[Sorry, this is a long post, looking at the history. I am in the process of writing an article related to this which I may post a draft of fairly soon.]
But I had thought that the term ‘multi system’ had another meaning too, that of many body systems and functions being affected.
It is another of those cases where people pick up words and use them in inconsistent ways to try to prove a point when all they are really doing is confusing people and making themselves look foolish to people familiar with the words.

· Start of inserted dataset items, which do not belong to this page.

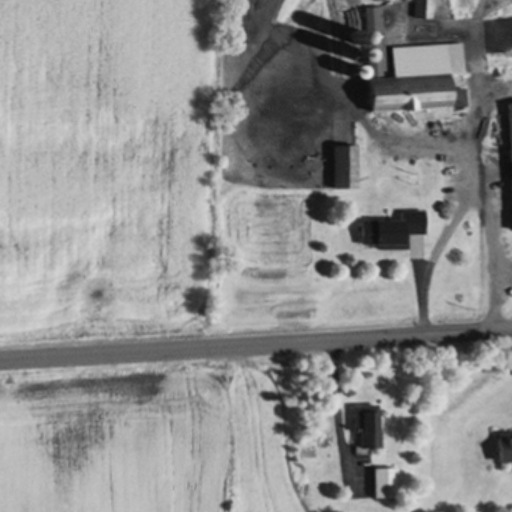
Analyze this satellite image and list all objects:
building: (424, 8)
building: (426, 8)
building: (359, 34)
building: (407, 70)
building: (412, 71)
building: (510, 124)
building: (509, 157)
building: (347, 164)
building: (454, 174)
building: (387, 228)
road: (450, 228)
building: (388, 229)
road: (496, 256)
road: (256, 342)
road: (335, 403)
building: (368, 422)
building: (363, 425)
crop: (147, 434)
building: (505, 443)
building: (502, 444)
building: (387, 480)
building: (382, 482)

Multi system-disease is used in medicine to mean a
process that has identifiable effects on the structure or workings of many systems. Which diseases that covers is pretty arbitrary. Lupus is called multi-system because you get kidney failure as well as arthritis. Diabetes has multi-system effects but because early on we knew there is one central problem of lack of insulin it isn't so often described as multi-system, but it can be. Multiple sclerosis tends not to be called multi-system, although it causes blindness and leg paralysis, because all features of MS are attributable to the same damage to central nervous cells (not even peripheral nerve cells).
So there is no agreement on exactly what deserves calling multi-system but the term is used when discussing what we know about underlying processes
we think are causing symptoms. In ME/CFS we have no idea what the processes are so talk in these terms is cheating.
How am I sure this is how it used? In the context of ME/CFS politics I think the best illustration is that if 'ME' were, maybe like 'CFS', psychosomatic, nobody would call it a multi-system disease, despite symptoms everywhere. If it were caused by viruses or autoimmune cells hidden in lots of different tissues it would.
My guess is that the use of 'complex multi-system disease' for ME/CFS (or in fact ME) started with the people who decided to re-write the Canadian criteria with the International Criteria. Fukuda had given criteria for 'CFS' that could be due to anything. The Canadian group wanted to create a consensus that included 'ME'. That made sense in the clinic since both terms pretty much described the same group of people - at least those whose lives were seriously impacted. I forget how much the Canadian criteria talk of causes but it is interesting that the group included people who were to re-convene for the ICC.
The ICC group decided to write new criteria just for 'ME'. I.e. the consensus hadn't worked. Moreover, members like Nancy Klimas were convinced that ME was a 'neuroimmune' disease. (It may be but we don't know.) The ICC criteria were written specifically to describe a neuroimmune disease - a multi-system disease (other systems were thrown in, making it more 'complex'). As a result the ICC do not really make sense and we have no idea whether they recognise anything worth recognising.
The reason why 'neuroimmune' was brought in, I presume, was because 'ME' had originally been the name of a proposed process that produced neurological signs as part of an acute illness at the Royal Free, in Iceland and maybe Incline Village. We still don't know whether there really were any neurological abnormalities in this acute illness and anyway, it is not ME/CFS as we now understand it. It was just one of many infections that can trigger ME/CFS.
So 'complex multi-system disease' entered talk about ME as a way of saying 'this cannot just be psychosomatic CFS because we know it is a specific process that affects nervous immune and other systems - we have evidence'. But we don't. The reason it isn't psychosomatic is that if you listen to people with ME/CFS over a period of years you can see that it doesn't add up. And psychological treatment doesn't work.
But the medical profession as a whole didn't buy this muddle about ME. What they were prepared to buy was the rather sensible Canadian idea that CFS=ME or ME=CFS, if you limit CFS to people with PEM, and they are the people who really need help. And ME here is Ramsay's 'chronic ME' not the acute 'neurological' ME. The psychiatrists preferred CFS/ME but didn't really want to recognise even the limited PEM based Canadian illness. ME/CFS won out, somehow, but 'complex multi-system disease' may have sounded impressive, so people wanted to justify it. They did that by saying that it meant that symptoms were produced in lots of parts of the body. But the truth is that they liked it because it implied that there was a multi system cause that was not psychogenic.
The end result is that although the 2021 NICE Guidelines are a major step forward they still carry all sorts of unhelpful baggage. Ironically, that is baggage of both sorts. There is still mention of multidisciplinary teams of rehabilitating therapists, of the sort beloved by the BPS crowd. There is also still the ghost of the confusion between acute neurological Royal Free disease and ME/CFS. ME/CFS isn't a neurological disease in any sense we understand, either. The WHO probably were as muddled as the ICC people.
I think it is important that people with ME/CFS do not get the impression that there is some dreadful process eating away at all their organs that may eventually kill them in the process. People get so ill they die, yes, but as far as we know if someone found the magic infusion these people could return to normal in an hour or so, just as people with myasthenia or Parkinson's, diabetic coma or Addison's can. In fact even more normal because as far as we know there is no permanent damage to anything in ME/CFS.